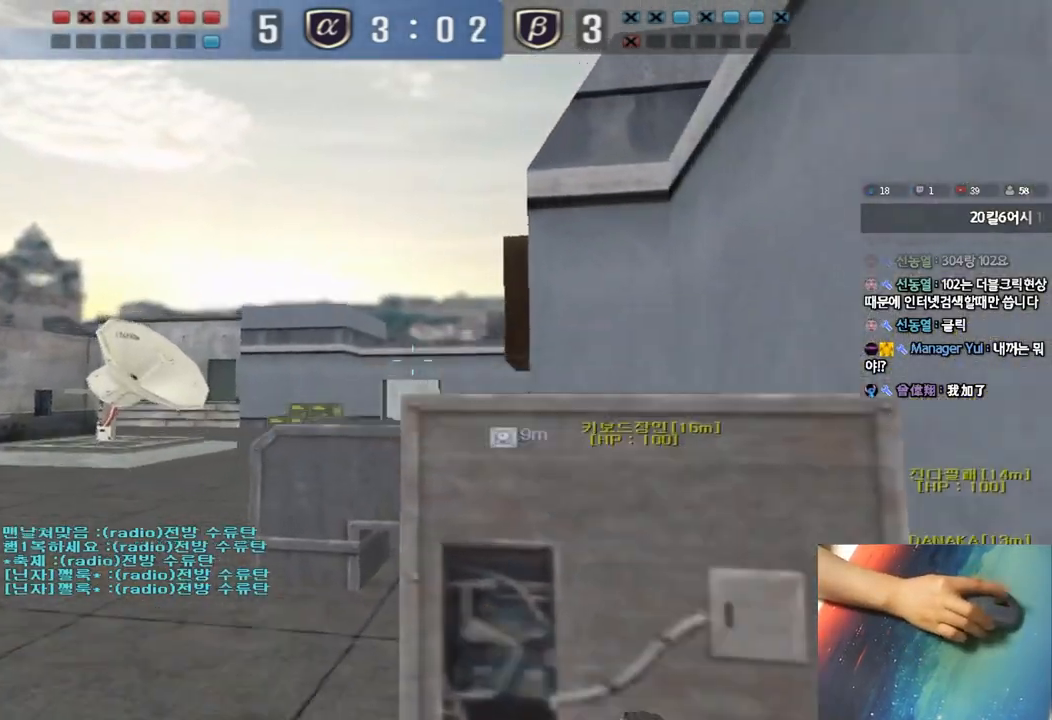
{"keys": ["d", "s"], "events": [[50, "s", "down"], [250, "a", "down"], [383, "a", "up"], [417, "d", "down"]]}
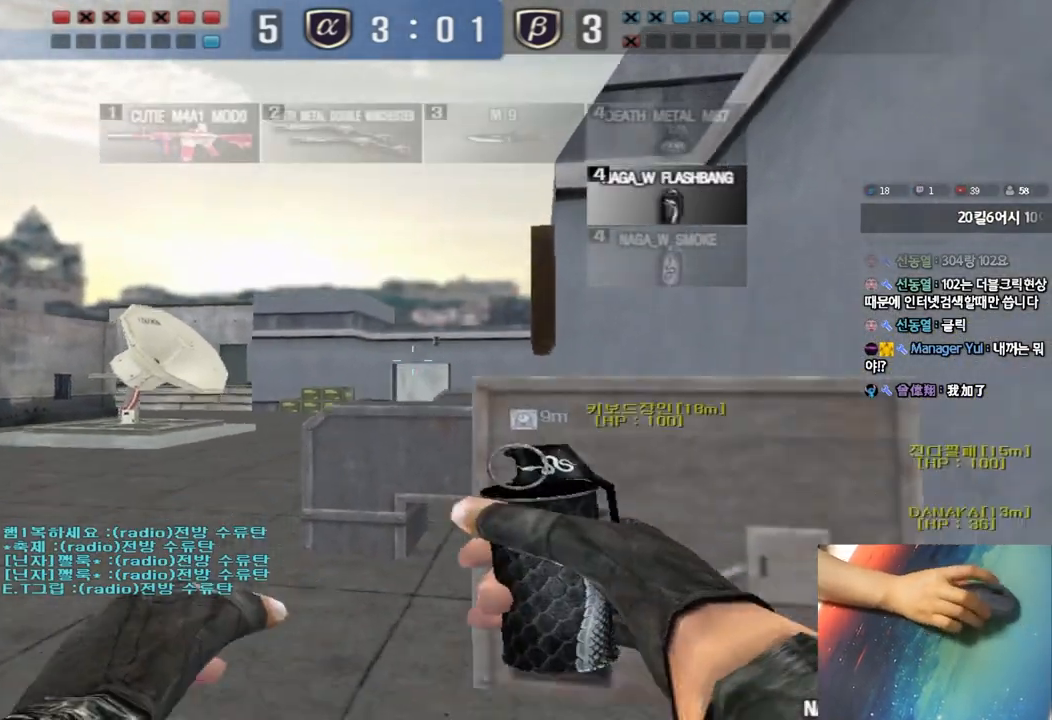
{"keys": ["w"], "events": [[83, "s", "up"], [100, "d", "up"], [183, "w", "down"]]}
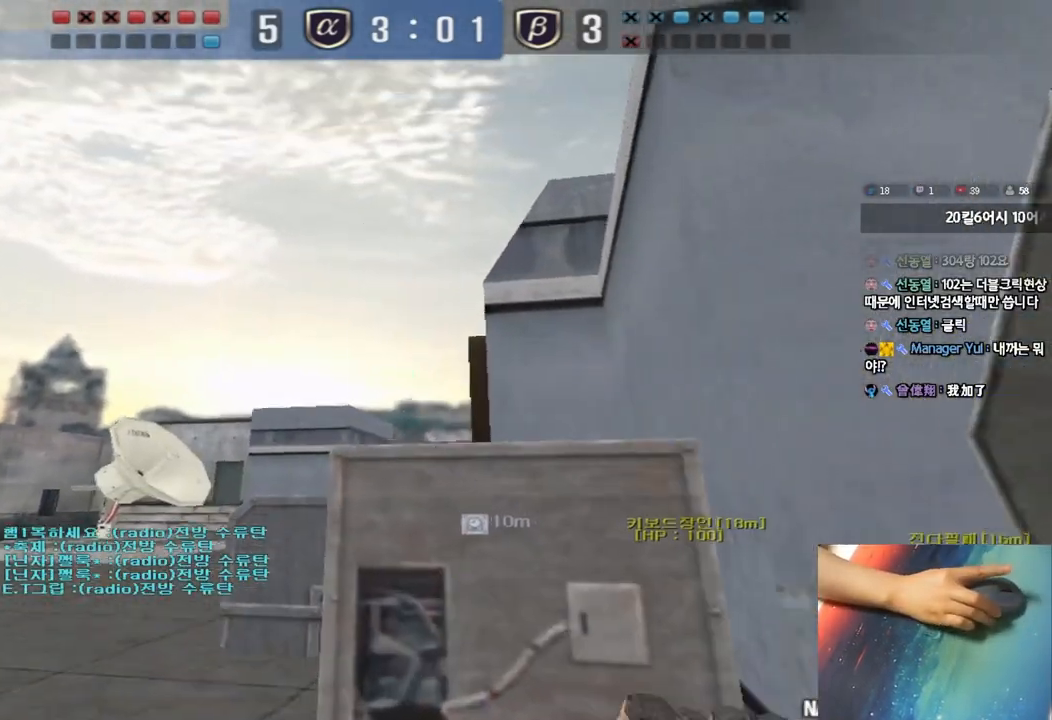
{"keys": ["a", "w"], "events": [[50, "w", "up"], [117, "d", "down"], [117, "s", "down"], [300, "a", "down"], [317, "d", "up"], [400, "s", "up"], [500, "w", "down"]]}
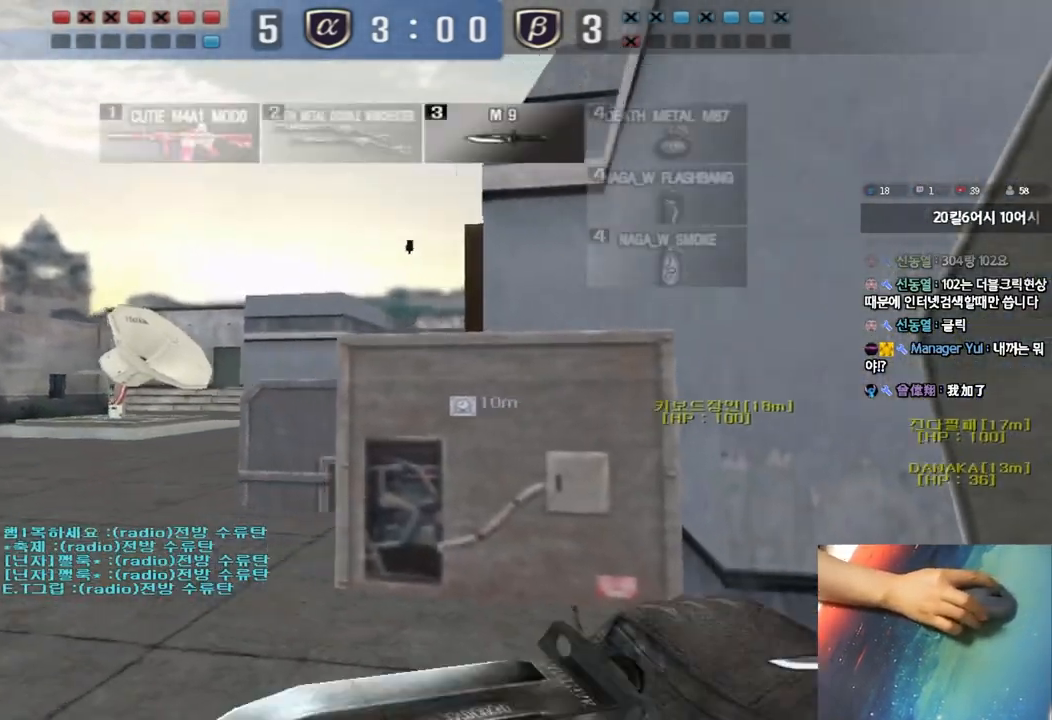
{"keys": ["d", "w"], "events": [[50, "a", "up"], [267, "d", "down"]]}
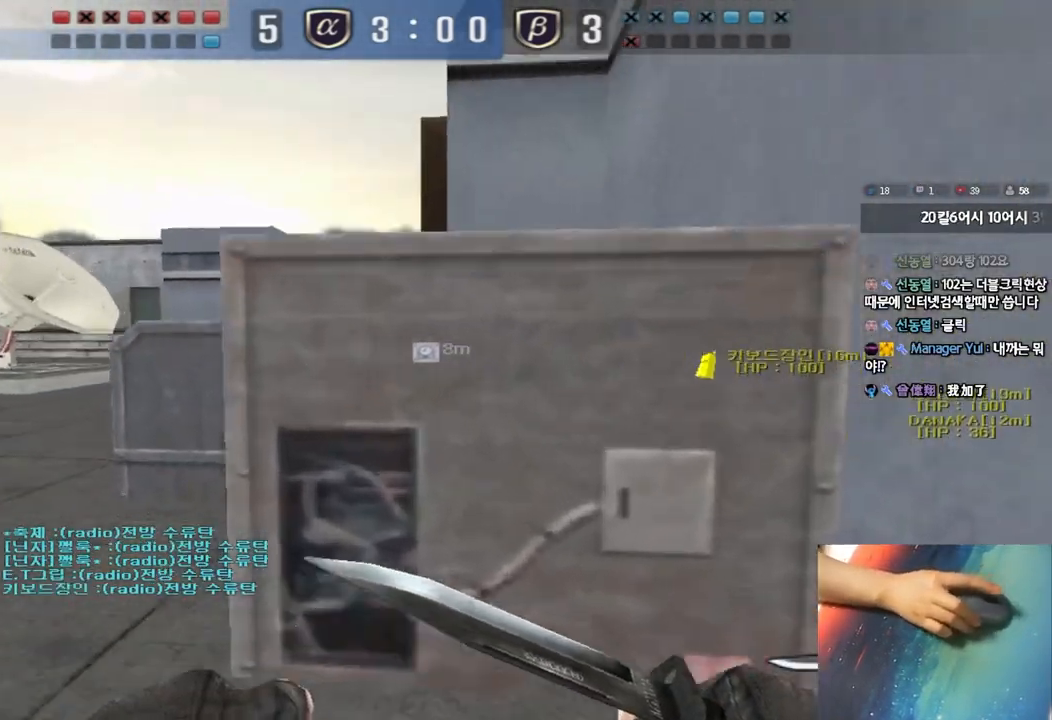
{"keys": ["a", "s"], "events": [[117, "d", "up"], [117, "w", "up"], [183, "a", "down"], [183, "space", "down"], [200, "s", "down"], [283, "space", "up"]]}
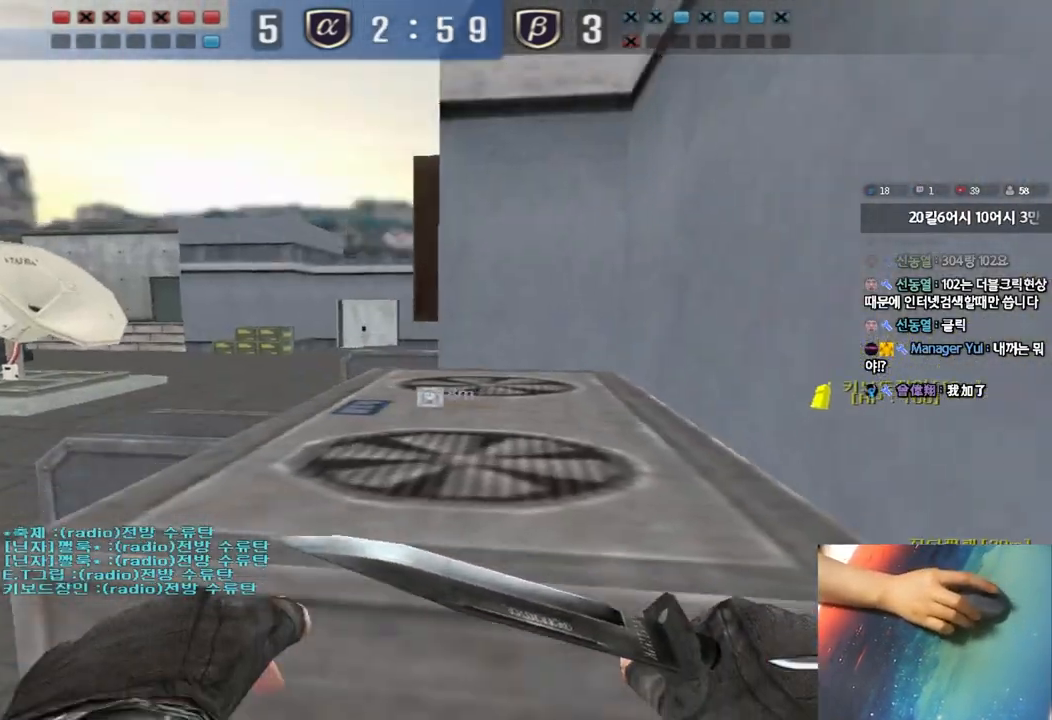
{"keys": ["a", "w"], "events": [[300, "s", "up"], [400, "w", "down"]]}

────────────────────────────────────────

#### Exercise aim:
Could you transcribe the records above exactly, leaving every picture out?

#### Exercise solution:
{"keys": ["d", "s"], "events": [[50, "s", "down"], [250, "a", "down"], [383, "a", "up"], [417, "d", "down"]]}
{"keys": ["w"], "events": [[83, "s", "up"], [100, "d", "up"], [183, "w", "down"]]}
{"keys": ["a", "w"], "events": [[50, "w", "up"], [117, "d", "down"], [117, "s", "down"], [300, "a", "down"], [317, "d", "up"], [400, "s", "up"], [500, "w", "down"]]}
{"keys": ["d", "w"], "events": [[50, "a", "up"], [267, "d", "down"]]}
{"keys": ["a", "s"], "events": [[117, "d", "up"], [117, "w", "up"], [183, "a", "down"], [183, "space", "down"], [200, "s", "down"], [283, "space", "up"]]}
{"keys": ["a", "w"], "events": [[300, "s", "up"], [400, "w", "down"]]}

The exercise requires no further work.